Even so, the process can be messy and divisive, Stimmel said.

"You can have directors who become divided about what is appropriate conduct," he said. "You can have leaks of information that should not be transmitted to the public. You can have inaccurate information which is acted upon."

Best Buy's board assured investors the alleged misconduct is unrelated to the company's operations or financial controls, but the board needs independent verification of what it is telling investors.

"There's still the need to conduct this investigation, even if the ultimate effect is to confirm what the board may already know," said Jacob Frenkel, a former federal criminal prosecutor and former Securities and Exchange Commission enforcement lawyer now in private practice in Maryland.

"A lot of this investigation is about making sure something more was not at issue and the violations were not broader," he said.

Failure to find and disclose any such harm could lead to lawsuits from shareholders. Frenkel said neglecting to investigate alleged misconduct by executives could expose the company to costly and embarrassing litigation.

"The board is looking out for the company and it is the steward on behalf of shareholders," Frenkel said. "Shareholders have an expectation that the board will respond with dispatch and alacrity once it becomes aware of allegations of possible misconduct."

Best Buy is not disclosing who raised questions about Dunn's conduct. But the retailer encourages employees, customers, vendors and others to share concerns about the ethical behavior of employees and the company. Those concerns can be made anonymously by phone or through a Web form.

The company did not respond to questions about how many ethics complaints it has received, nor how many have been made anonymously.

The purview of the audit committee investigating Dunn includes financial matters and management's compliance with company ethics policies. Those policies cover investing and business conflicts of interest, as well as personal relationships between superiors and subordinates that may violate company policy.

"In an investigation into a personal matter, the question, obviously, is going to be: Was the company harmed by the actions?" said Charles Elson, director of the University of Delaware John L. Weinberg Center for Corporate Governance. "Were there monetary damages, reputational damages? Things like that."

Some investigations find substantial problems, but not all, Elson said.

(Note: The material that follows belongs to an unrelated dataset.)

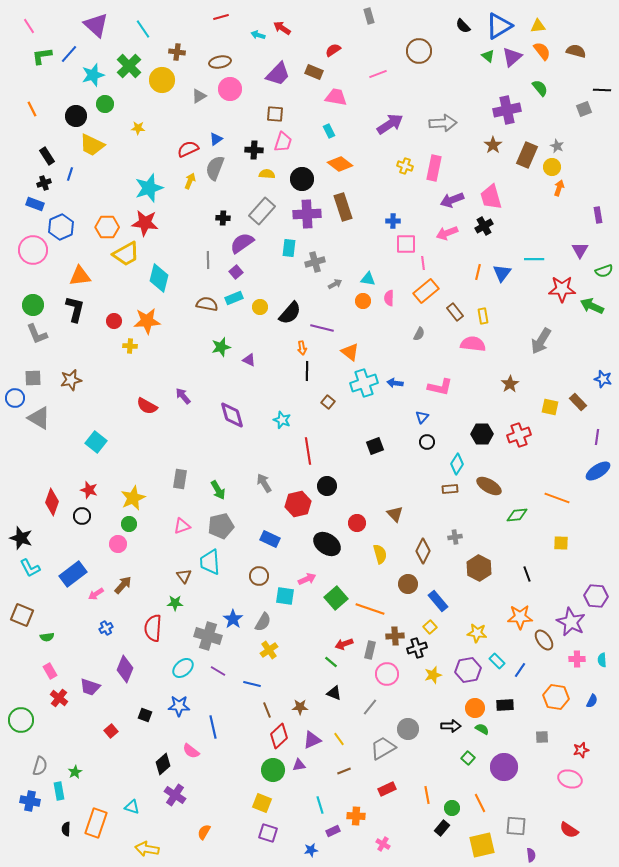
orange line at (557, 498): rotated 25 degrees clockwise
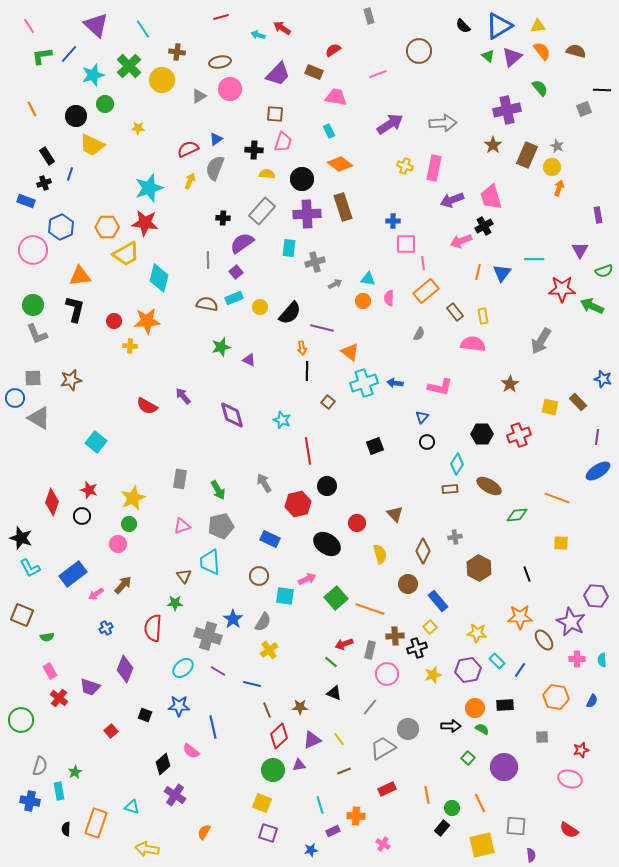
blue rectangle at (35, 204): moved 9 px left, 3 px up
pink arrow at (447, 233): moved 14 px right, 8 px down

"A lot of things can come out of these things," he said. "Or nothing at all. It really depends on the facts that come forward. You may discover nothing inappropriate happened. ... In any controversy there's a lot of rumor and innuendo floating around. And it's up to the board, before it makes any decision, to have everything factual in front of it."

So far, Wall Street hasn't been very concerned about the Dunn investigation. Investors have not pounded the stock down. Many figure the company has much larger issues and challenges to face than the personal conduct of a now-departed CEO.

Some investors wanted Dunn out as CEO, anyway. They were unhappy with his reactions to increased competition from rivals like WalMart and Amazon.com, and about a 30-percent drop in the company's stock price during Dunn's tenure as CEO.